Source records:
_ _ _

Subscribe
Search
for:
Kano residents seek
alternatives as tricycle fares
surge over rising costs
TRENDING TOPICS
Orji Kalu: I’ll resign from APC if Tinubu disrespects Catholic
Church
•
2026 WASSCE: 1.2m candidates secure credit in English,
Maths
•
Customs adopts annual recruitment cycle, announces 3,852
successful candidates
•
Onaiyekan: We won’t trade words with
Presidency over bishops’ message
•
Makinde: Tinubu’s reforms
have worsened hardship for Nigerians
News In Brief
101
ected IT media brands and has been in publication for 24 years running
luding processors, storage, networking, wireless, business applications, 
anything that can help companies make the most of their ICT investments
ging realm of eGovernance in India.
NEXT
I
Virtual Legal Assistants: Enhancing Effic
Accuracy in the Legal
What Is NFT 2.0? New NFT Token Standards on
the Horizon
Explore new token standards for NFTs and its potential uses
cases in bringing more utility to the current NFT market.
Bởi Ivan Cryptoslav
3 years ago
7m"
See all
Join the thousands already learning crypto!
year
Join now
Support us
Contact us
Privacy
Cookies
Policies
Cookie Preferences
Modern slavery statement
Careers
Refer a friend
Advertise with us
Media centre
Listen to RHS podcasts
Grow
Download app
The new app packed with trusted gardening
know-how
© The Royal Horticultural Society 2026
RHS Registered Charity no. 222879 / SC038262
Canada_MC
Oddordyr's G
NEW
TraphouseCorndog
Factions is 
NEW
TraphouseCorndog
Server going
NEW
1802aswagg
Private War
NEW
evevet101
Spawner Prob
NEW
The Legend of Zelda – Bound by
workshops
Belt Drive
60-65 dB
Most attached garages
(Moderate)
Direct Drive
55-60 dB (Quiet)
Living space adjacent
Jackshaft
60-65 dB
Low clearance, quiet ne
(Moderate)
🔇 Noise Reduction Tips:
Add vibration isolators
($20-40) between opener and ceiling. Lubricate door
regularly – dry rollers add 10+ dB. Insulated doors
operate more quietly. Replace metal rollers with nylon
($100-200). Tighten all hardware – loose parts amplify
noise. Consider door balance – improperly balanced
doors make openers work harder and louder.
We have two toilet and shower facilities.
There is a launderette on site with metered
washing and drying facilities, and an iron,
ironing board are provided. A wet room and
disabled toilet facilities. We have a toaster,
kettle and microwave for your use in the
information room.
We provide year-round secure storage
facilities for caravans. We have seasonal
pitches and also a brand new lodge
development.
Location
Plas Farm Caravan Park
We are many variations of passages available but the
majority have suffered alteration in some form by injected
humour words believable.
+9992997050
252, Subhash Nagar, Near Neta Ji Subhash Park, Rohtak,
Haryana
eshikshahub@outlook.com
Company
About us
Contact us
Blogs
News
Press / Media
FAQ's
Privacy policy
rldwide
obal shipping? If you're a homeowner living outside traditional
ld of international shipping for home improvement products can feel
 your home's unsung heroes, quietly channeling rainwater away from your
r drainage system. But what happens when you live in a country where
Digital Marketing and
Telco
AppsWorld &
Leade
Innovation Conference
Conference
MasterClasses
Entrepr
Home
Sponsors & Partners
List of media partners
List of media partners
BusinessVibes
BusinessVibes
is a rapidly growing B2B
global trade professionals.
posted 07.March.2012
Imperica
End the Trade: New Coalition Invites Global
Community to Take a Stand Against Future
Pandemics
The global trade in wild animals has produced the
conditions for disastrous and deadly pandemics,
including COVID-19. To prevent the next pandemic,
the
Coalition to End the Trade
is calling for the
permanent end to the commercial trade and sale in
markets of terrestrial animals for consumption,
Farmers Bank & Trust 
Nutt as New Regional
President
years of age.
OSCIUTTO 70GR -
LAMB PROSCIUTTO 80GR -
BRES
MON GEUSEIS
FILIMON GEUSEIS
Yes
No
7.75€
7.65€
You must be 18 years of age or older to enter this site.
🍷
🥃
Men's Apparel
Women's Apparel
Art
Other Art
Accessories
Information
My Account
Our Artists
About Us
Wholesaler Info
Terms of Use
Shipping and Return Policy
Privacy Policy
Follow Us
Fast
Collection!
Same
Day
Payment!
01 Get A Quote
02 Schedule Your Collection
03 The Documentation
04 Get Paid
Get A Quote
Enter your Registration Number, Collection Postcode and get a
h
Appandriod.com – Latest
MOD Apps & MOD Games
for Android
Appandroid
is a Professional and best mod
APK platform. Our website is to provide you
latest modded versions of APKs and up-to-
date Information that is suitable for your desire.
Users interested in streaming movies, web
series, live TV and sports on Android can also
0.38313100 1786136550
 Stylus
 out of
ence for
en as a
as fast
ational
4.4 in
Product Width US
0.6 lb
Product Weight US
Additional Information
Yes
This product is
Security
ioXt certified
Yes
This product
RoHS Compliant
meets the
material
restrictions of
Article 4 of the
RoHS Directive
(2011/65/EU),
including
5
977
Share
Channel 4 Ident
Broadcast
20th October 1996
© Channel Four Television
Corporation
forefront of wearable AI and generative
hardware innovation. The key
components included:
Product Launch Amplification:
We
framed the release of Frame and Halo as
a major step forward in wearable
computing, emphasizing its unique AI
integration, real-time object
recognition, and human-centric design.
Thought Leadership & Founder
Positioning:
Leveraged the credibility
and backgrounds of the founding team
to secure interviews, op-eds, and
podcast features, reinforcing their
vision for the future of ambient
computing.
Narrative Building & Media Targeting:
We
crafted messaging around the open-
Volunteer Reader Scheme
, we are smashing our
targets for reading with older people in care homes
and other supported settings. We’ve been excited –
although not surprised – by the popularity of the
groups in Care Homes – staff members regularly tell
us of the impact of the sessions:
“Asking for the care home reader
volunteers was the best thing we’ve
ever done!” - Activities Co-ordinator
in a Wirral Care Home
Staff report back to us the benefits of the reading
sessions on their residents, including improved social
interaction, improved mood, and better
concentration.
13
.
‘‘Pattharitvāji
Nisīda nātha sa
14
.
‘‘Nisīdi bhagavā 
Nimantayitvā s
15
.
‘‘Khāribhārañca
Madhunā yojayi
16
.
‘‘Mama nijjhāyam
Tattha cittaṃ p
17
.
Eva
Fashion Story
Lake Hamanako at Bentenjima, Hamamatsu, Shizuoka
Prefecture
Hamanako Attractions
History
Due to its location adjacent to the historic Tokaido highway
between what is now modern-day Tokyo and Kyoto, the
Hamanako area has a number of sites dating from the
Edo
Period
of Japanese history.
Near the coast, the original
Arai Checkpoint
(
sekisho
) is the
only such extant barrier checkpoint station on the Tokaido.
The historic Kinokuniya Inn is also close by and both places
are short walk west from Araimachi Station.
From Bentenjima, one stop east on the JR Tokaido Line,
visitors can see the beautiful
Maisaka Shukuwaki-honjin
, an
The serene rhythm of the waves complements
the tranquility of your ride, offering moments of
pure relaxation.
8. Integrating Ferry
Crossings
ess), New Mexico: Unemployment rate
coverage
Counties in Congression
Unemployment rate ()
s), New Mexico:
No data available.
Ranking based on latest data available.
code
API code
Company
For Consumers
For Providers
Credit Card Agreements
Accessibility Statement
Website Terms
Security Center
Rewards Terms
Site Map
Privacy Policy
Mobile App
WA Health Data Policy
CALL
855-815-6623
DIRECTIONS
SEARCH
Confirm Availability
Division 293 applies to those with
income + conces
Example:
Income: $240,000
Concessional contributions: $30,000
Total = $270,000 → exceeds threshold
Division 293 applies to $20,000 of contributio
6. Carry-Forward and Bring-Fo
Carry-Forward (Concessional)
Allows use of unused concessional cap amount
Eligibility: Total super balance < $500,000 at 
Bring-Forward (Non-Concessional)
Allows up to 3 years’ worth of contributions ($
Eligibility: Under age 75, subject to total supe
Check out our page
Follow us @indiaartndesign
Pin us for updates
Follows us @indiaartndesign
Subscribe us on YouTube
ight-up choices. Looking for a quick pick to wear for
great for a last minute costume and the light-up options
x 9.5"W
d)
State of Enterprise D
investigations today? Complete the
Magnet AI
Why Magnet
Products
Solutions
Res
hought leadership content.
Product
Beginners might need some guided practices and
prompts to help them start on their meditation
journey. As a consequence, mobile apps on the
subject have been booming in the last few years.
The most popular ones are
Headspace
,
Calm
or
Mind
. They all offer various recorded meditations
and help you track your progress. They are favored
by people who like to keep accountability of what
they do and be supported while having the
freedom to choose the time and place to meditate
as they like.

_ _ _

▸ TASK DIRECTIONS: Copy the lines from the start of the source records through the line containing "kettle and microwave for your use in the", swapping "launderette" for "laundromat" and leaving everything else as it is.

▸ YOUR RESPONSE:
Subscribe
Search
for:
Kano residents seek
alternatives as tricycle fares
surge over rising costs
TRENDING TOPICS
Orji Kalu: I’ll resign from APC if Tinubu disrespects Catholic
Church
•
2026 WASSCE: 1.2m candidates secure credit in English,
Maths
•
Customs adopts annual recruitment cycle, announces 3,852
successful candidates
•
Onaiyekan: We won’t trade words with
Presidency over bishops’ message
•
Makinde: Tinubu’s reforms
have worsened hardship for Nigerians
News In Brief
101
ected IT media brands and has been in publication for 24 years running
luding processors, storage, networking, wireless, business applications, 
anything that can help companies make the most of their ICT investments
ging realm of eGovernance in India.
NEXT
I
Virtual Legal Assistants: Enhancing Effic
Accuracy in the Legal
What Is NFT 2.0? New NFT Token Standards on
the Horizon
Explore new token standards for NFTs and its potential uses
cases in bringing more utility to the current NFT market.
Bởi Ivan Cryptoslav
3 years ago
7m"
See all
Join the thousands already learning crypto!
year
Join now
Support us
Contact us
Privacy
Cookies
Policies
Cookie Preferences
Modern slavery statement
Careers
Refer a friend
Advertise with us
Media centre
Listen to RHS podcasts
Grow
Download app
The new app packed with trusted gardening
know-how
© The Royal Horticultural Society 2026
RHS Registered Charity no. 222879 / SC038262
Canada_MC
Oddordyr's G
NEW
TraphouseCorndog
Factions is 
NEW
TraphouseCorndog
Server going
NEW
1802aswagg
Private War
NEW
evevet101
Spawner Prob
NEW
The Legend of Zelda – Bound by
workshops
Belt Drive
60-65 dB
Most attached garages
(Moderate)
Direct Drive
55-60 dB (Quiet)
Living space adjacent
Jackshaft
60-65 dB
Low clearance, quiet ne
(Moderate)
🔇 Noise Reduction Tips:
Add vibration isolators
($20-40) between opener and ceiling. Lubricate door
regularly – dry rollers add 10+ dB. Insulated doors
operate more quietly. Replace metal rollers with nylon
($100-200). Tighten all hardware – loose parts amplify
noise. Consider door balance – improperly balanced
doors make openers work harder and louder.
We have two toilet and shower facilities.
There is a laundromat on site with metered
washing and drying facilities, and an iron,
ironing board are provided. A wet room and
disabled toilet facilities. We have a toaster,
kettle and microwave for your use in the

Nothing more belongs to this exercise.